Project
For the cross-course logistics (attempts, deadlines, peer review, certification mechanics), see Final Project (Zoomcamp Logistics).
This page covers what is specific to the Machine Learning Zoomcamp.
Project structure
The ML Zoomcamp has three project slots: midterm, capstone, and a second capstone. To earn the certificate, you must complete two of three:
- Midterm + capstone, or
- Capstone + second capstone.
Each project follows a structured timeline:
- 2 weeks for development.
- 1 week for peer reviews.
You complete 3 peer reviews per project you submit.
Required: deployed model
Every ML Zoomcamp project must include a working deployed model. You cannot just train a model in a notebook - you need to make it accessible through deployment, demonstrating real-world ML engineering skills.
Options for deployment:
- FastAPI in a Docker container (the course pattern).
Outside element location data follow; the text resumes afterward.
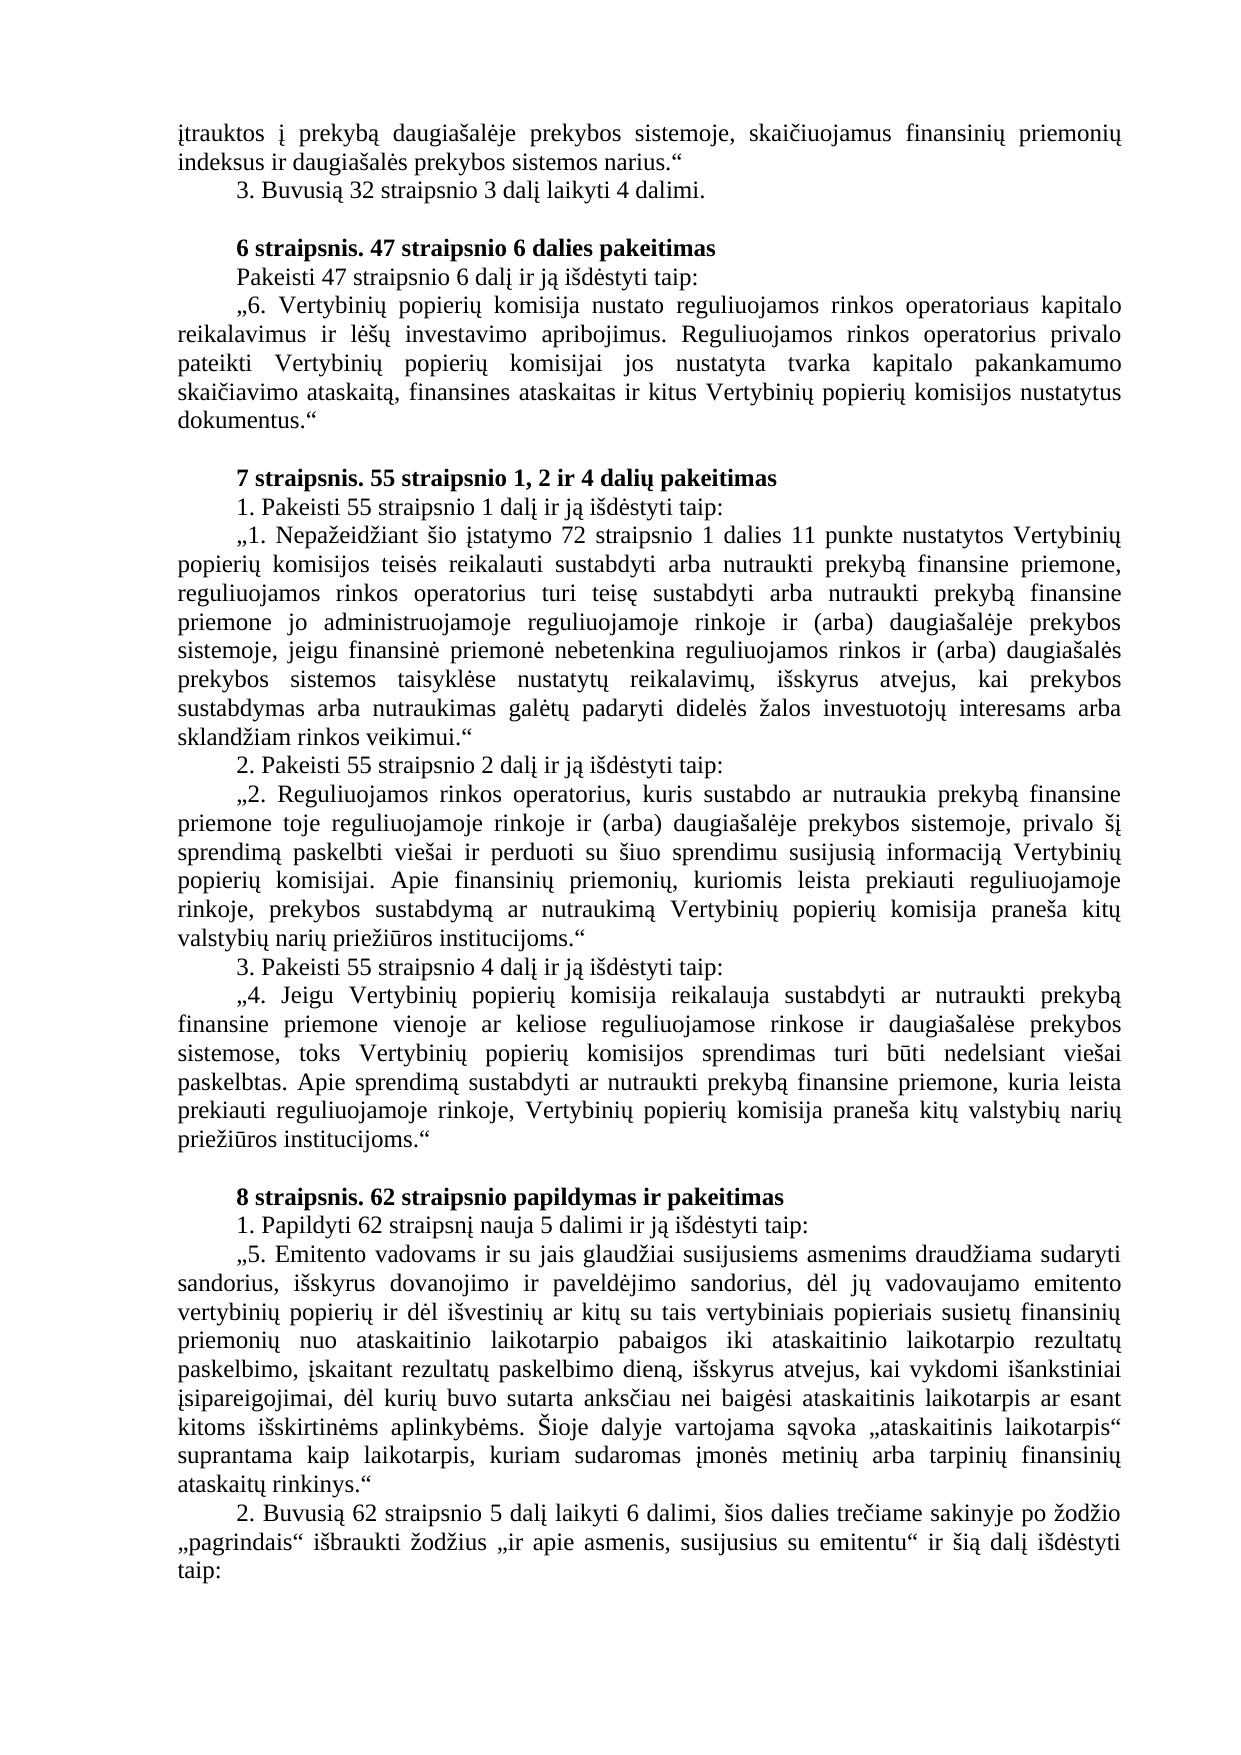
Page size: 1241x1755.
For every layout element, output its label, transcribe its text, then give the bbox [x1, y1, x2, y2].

text „5. Emitento vadovams ir su jais glaudžiai susijusiems asmenims draudžiama sudaryti sandorius, išskyrus dovanojimo ir paveldėjimo sandorius, dėl jų vadovaujamo emitento vertybinių popierių ir dėl išvestinių ar kitų su tais vertybiniais popieriais susietų finansinių priemonių nuo ataskaitinio laikotarpio pabaigos iki ataskaitinio laikotarpio rezultatų paskelbimo, įskaitant rezultatų paskelbimo dieną, išskyrus atvejus, kai vykdomi išankstiniai įsipareigojimai, dėl kurių buvo sutarta anksčiau nei baigėsi ataskaitinis laikotarpis ar esant kitoms išskirtinėms aplinkybėms. Šioje dalyje vartojama sąvoka „ataskaitinis laikotarpis“ suprantama kaip laikotarpis, kuriam sudaromas įmonės metinių arba tarpinių finansinių ataskaitų rinkinys.“ [177, 1239, 1122, 1498]
text 1. Pakeisti 55 straipsnio 1 dalį ir ją išdėstyti taip: [177, 492, 1122, 521]
text „4. Jeigu Vertybinių popierių komisija reikalauja sustabdyti ar nutraukti prekybą finansine priemone vienoje ar keliose reguliuojamose rinkose ir daugiašalėse prekybos sistemose, toks Vertybinių popierių komisijos sprendimas turi būti nedelsiant viešai paskelbtas. Apie sprendimą sustabdyti ar nutraukti prekybą finansine priemone, kuria leista prekiauti reguliuojamoje rinkoje, Vertybinių popierių komisija praneša kitų valstybių narių priežiūros institucijoms.“ [177, 981, 1122, 1153]
text 8 straipsnis. 62 straipsnio papildymas ir pakeitimas [177, 1182, 1122, 1211]
text 3. Pakeisti 55 straipsnio 4 dalį ir ją išdėstyti taip: [177, 952, 1122, 981]
text 7 straipsnis. 55 straipsnio 1, 2 ir 4 dalių pakeitimas [177, 463, 1122, 492]
text 6 straipsnis. 47 straipsnio 6 dalies pakeitimas [177, 233, 1122, 262]
text 3. Buvusią 32 straipsnio 3 dalį laikyti 4 dalimi. [177, 176, 1122, 204]
text 1. Papildyti 62 straipsnį nauja 5 dalimi ir ją išdėstyti taip: [177, 1211, 1122, 1239]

- AWS Lambda with ONNX runtime.
- Streamlit, Gradio, or similar interactive demos that wrap your model.
- Kubernetes (EKS, kind, or minikube).
Document the deployment in your README so peer reviewers can either run it themselves or evaluate the deployment from screenshots and code.
Tech stack flexibility
You are not restricted to the technologies covered in the course. Use any framework, model architecture, or cloud provider. However:
- Document your choices clearly. Your reviewers need full context to evaluate technologies they may not know.
- Make the project reproducible. If a reviewer cannot run it (or at least understand how it would run), you will lose reproducibility points.
Dataset
You choose the dataset. It should:
- Have at least 100 rows for meaningful model development.
- Be public (so peer reviewers can verify).
- Reflect a problem worth solving.
Avoid datasets that are too clean (Titanic, Iris) - they do not let you demonstrate the data engineering and feature engineering skills the rubric looks for.
Datasets you cannot use
You cannot use any dataset that the course itself uses in lectures or homework. The point of the project is to apply your skills to something new. Datasets used in the course include:
- Car price prediction (Module 2 / Linear Regression).
- Customer churn / Telco (Module 3 / Binary Classification).
- Loan default (Module 6 / Tree-Based Models).
- Datasets used in the deep learning, serverless, and Kubernetes modules.
For the canonical list, see the project rubric in the course repo.
Evaluation criteria
Each course defines its own rubric. The platform shows the exact criteria when you review or are reviewed. Common criteria:
- Problem description and motivation.
- Data preparation and exploratory analysis.
- Model training, validation, and selection.
- Final model deployment.
- Reproducibility (can the reviewer run your code).
- Documentation quality.
The full rubric for the current cohort is on the course platform under the project window.
Certification
Submit two of three projects on time, complete peer reviews for each, and reach the passing scores. That is the only requirement to graduate.
What is not required:
- Homework scores. Homework is for learning.
- Live session attendance.
- Leaderboard points.
The earliest you can receive your certificate is after the final project’s peer-review deadline. For when the certificate is issued and how to add it to LinkedIn, see Certification (Zoomcamp Logistics).
Past projects for inspiration
- ML Zoomcamp 2025 projects
- Browse past cohorts on the course platform.
Portfolio focus
Treat every project as a portfolio piece. Use meaningful repository names (telecom-churn-prediction-xgboost, not homework3). Include comprehensive setup instructions. Past graduates have used these projects to land roles at companies like Meta and to secure ML internships.